Joel fights back homepageAwarding the record industry damages of up to $150,000 for each track allegedly shared online would be unconstitutional, grad student Joel Tenenbaum argued this week in new court papers.

"By threatening noncommercial defendants like Joel with the maximum statutory damages for willful infringement, the recording industry impedes his constitutional guarantee to due process of law," Tenenbaum's lawyers argue.

Federal law provides that the minimum award for copyright infringement is $750 per violation, while the maximum can be as high as $150,000.

In his brief, Tenenbaum argues that these figures are "grossly excessive" for defendants who don't sell pirated music or otherwise profit from it, and is asking the judge in the case to rule that the damages provided for in the statute don't apply to non-commercial infringers.

A similar argument was raised in the only case to go to a jury trial--the lawsuit against Minnesota resident Jammie Thomas. In that case, the jury found Thomas liable and ordered her to pay $220,000, or $9,250 per track, spurring Thomas to argue that the damages were disproportionate to any harm suffered by the record industry. The judge in the case, Michael Davis, declared a mistrial on other grounds. But in his opinion, he wrote that damages were inordinately high and called on Congress to change the law.
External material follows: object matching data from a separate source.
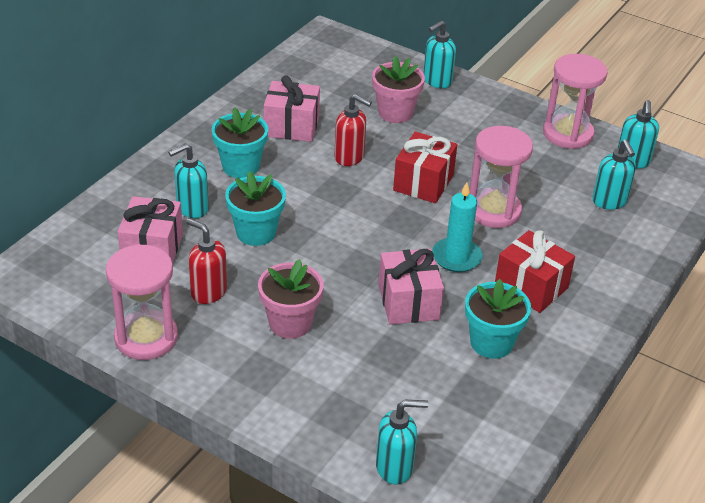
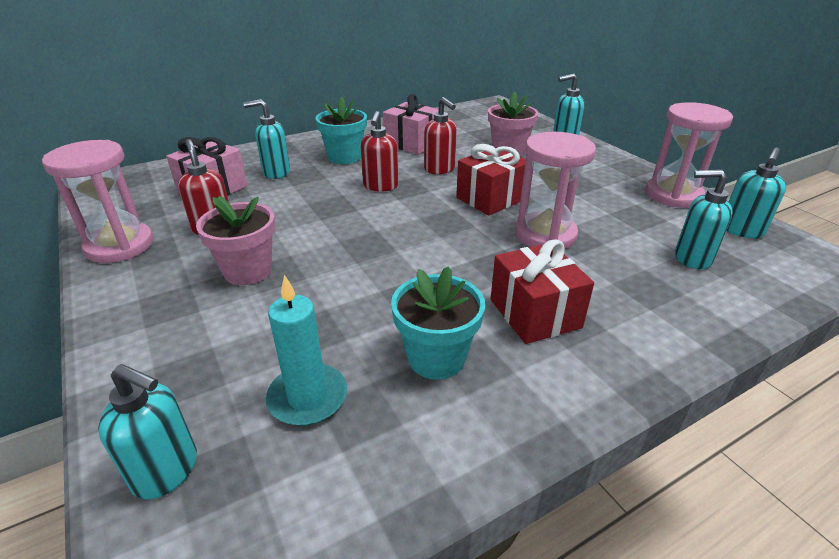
camera: 30 degrees right, 5 degrees down
turquoise flower pot [225,171,286,246] -> none
pink gift [378,249,444,324] -> none
turquoise candle [432,183,483,272] -> turquoise candle moved to [266,275,347,426]
turquoise soap dispenser [592,139,636,210] -> turquoise soap dispenser turned 90 degrees clockwise [675,169,733,270]
none -> red soap dispenser [360,111,398,191]

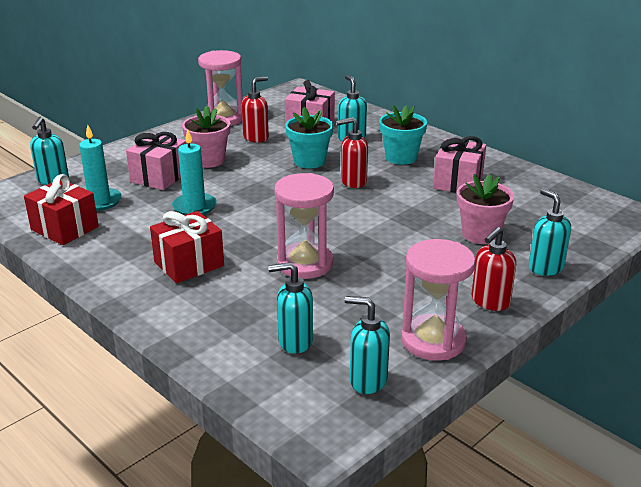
camera: 75 degrees right, 5 degrees down
turquoise flower pot [391,266,485,380] -> turquoise flower pot moved to [285,107,334,168]
red soap dispenser [424,97,457,174] -> red soap dispenser moved to [472,227,516,311]
red gift [456,144,526,215] -> red gift moved to [24,174,99,245]
turquoise soap dispenser [675,169,733,270] -> turquoise soap dispenser turned 90 degrees counterclockwise [268,262,313,354]
none -> pink gift [126,132,187,190]
none -> turquoise candle [172,130,217,215]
The record industry has previously argued that the statutory damages are lawful because they "reflect a carefully considered and targeted legislative judgment intended not only to compensate the copyright owner, but also to punish the infringer, deter other potential infringers, and encourage vigorous enforcement of the copyright laws."

In another case, judge Xavier Rodriguez in San Antonio, Texas ordered 20-year-old Whitney Harper to pay only $200 a track for file-sharing. Rodriguez justified that ruling on the theory that Harper, a high school student at the time she shared files, was an "innocent infringer."

From 2003 through late last year, the RIAA sued or threatened to sue around 35,000 individuals for file-sharing. Many agreed to pay four-figure sums to settle the charges without a trial. Late last year, the RIAA said it would stop bringing new cases against individuals, but that lawsuits already in the pipeline, like the high-profile Tenenbaum case, would continue.

The Tenenbaum case garnered headlines earlier this year when Judge Nancy Gertner granted Tenenbaum's motion to Webcast proceedings. The First Circuit Court of Appeals later stayed that ruling.